Preparando el almuerzo, recordaba aquellos paseos infantiles con la abuela Gertrudis, recogiendo semillas, hierbas y raíces de todo tipo. En nuestro árbol genealógico existía una larga lista de mujeres vinculadas al curanderismo o la magia negra y, de puertas para adentro, las pócimas de amor, los remedios para el mal de ojo y cualquier otro tipo de hechizo no tenían secretos para las féminas de la familia. Yo, sin embargo, hasta aquel día había mantenido mis conocimientos en la discreción más absoluta.

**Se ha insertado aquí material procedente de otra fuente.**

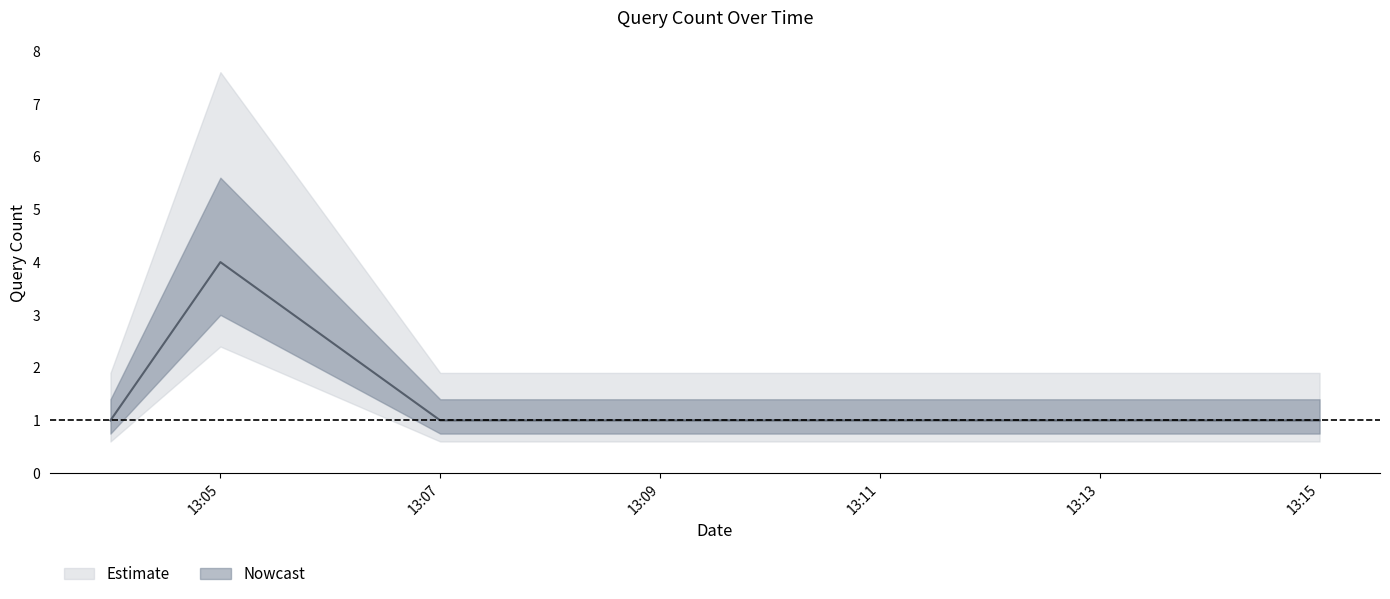

At which category does the chart reach its peak across all series?

13:05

Elia me observaba atenta, mientras cocinaba mis lentejas con chorizo, el plato preferido de Adolfo y, picando ajos y rallando cebollas, nos dedicábamos miradas de abnegada complicidad.
Algo de sal, una pizca de pimentón y… el ingrediente final, decía en voz alta repasando el viejo libro de recetas familiar.
—Huele a lentejas —dijo entusiasmado Adolfo al entrar.
Le serví un generoso plato de legumbres y me aseguré, con ello, de que no volvería a abusar ni de mi hija ni de ninguna otra niña.
Hay herencias que valen oro, pensé observándole devorar el plato.
Nosotras, aquel día, almorzamos los filetes adobados de la noche anterior.